*Text for analysis*
* * * * * * *

Tuesday, July 8, 2008

sapata

I am living in south india for last two years.I still remember my first step in land of idily and vada with everything is full of coconut and kadi patta.There is peculiar smell of state which is imprinted in my mind.And language here spoken is no way related to hindi .So I am still strugling to talk to my servant or shopkeepers. But life here is quite relaxed , 9-5 job , enough time to enjoy with your family , doing reearch.When I wa s in delhi , I struggled a lot to take some time out of my schedule for research work.

But East is East and West is West and never the twain shall meet” is a poem we grew up with. When I moved to Vellore from Noida three years back what Rudyard Kipling wrote about came home to me albeit with the directions changed. I substituted North and South for East and West.

* * * * * * *

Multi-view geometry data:
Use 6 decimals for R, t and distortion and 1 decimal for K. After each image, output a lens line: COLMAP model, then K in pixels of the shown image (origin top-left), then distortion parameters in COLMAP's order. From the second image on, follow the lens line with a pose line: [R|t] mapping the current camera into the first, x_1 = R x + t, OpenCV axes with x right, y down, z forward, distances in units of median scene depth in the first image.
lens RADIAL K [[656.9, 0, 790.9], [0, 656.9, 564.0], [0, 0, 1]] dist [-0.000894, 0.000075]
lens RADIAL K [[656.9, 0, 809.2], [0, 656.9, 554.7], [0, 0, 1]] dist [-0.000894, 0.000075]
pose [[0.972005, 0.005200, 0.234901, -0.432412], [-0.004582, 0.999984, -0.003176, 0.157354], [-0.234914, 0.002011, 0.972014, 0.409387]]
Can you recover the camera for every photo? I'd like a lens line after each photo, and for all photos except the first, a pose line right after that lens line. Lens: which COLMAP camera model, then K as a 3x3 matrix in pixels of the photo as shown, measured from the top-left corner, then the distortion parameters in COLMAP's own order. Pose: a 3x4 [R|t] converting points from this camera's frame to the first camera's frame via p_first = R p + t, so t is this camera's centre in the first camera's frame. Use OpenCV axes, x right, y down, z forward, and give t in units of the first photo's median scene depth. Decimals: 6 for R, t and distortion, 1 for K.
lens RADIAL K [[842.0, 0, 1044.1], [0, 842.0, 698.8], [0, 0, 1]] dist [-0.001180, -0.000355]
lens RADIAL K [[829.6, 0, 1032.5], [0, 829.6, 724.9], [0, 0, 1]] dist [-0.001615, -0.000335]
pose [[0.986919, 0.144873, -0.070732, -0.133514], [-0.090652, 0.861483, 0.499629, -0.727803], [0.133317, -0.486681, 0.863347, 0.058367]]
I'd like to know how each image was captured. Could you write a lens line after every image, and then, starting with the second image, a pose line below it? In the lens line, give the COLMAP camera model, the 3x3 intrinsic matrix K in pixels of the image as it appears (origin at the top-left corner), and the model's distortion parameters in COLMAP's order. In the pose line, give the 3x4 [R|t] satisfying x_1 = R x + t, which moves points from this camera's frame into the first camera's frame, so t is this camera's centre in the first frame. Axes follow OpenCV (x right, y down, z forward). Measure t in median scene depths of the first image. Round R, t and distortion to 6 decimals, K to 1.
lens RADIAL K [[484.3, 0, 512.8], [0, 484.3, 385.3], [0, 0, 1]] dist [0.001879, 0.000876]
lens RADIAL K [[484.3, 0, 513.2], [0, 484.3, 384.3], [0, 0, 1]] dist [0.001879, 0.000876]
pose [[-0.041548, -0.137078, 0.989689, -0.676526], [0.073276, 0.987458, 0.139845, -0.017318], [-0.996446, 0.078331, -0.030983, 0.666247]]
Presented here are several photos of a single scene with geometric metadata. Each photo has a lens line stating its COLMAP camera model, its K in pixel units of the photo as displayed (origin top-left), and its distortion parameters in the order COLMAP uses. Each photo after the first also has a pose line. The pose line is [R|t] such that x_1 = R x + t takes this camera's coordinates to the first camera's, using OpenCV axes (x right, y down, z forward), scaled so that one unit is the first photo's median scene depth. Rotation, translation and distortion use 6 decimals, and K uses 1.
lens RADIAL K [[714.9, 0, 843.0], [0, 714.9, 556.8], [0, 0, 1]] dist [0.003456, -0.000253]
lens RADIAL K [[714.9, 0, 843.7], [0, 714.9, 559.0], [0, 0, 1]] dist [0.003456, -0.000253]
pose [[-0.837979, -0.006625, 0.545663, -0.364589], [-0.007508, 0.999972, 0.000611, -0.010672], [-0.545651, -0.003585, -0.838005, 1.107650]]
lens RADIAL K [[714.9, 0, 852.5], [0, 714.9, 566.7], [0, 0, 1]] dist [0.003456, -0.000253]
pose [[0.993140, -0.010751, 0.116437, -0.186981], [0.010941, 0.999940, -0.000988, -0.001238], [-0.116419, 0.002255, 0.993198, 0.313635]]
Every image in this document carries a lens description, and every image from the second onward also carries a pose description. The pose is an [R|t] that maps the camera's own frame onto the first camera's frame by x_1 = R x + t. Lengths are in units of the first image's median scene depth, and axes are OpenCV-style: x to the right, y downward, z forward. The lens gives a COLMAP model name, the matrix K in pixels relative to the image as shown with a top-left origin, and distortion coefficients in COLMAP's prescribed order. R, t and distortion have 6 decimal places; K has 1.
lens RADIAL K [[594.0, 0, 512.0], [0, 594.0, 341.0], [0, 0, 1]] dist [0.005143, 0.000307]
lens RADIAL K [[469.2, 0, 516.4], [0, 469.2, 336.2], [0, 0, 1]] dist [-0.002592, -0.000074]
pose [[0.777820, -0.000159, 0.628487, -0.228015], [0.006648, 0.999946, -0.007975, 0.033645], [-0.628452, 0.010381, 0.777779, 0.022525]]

* * * * * * *

*Assigned task*
Print the part of the blog post about life in south India that opens with the words containing "I am living" and closes with "for research work.". Work from the blog post alone.

*Solution for this problem*
I am living in south india for last two years.I still remember my first step in land of idily and vada with everything is full of coconut and kadi patta.There is peculiar smell of state which is imprinted in my mind.And language here spoken is no way related to hindi .So I am still strugling to talk to my servant or shopkeepers. But life here is quite relaxed , 9-5 job , enough time to enjoy with your family , doing reearch.When I wa s in delhi , I struggled a lot to take some time out of my schedule for research work.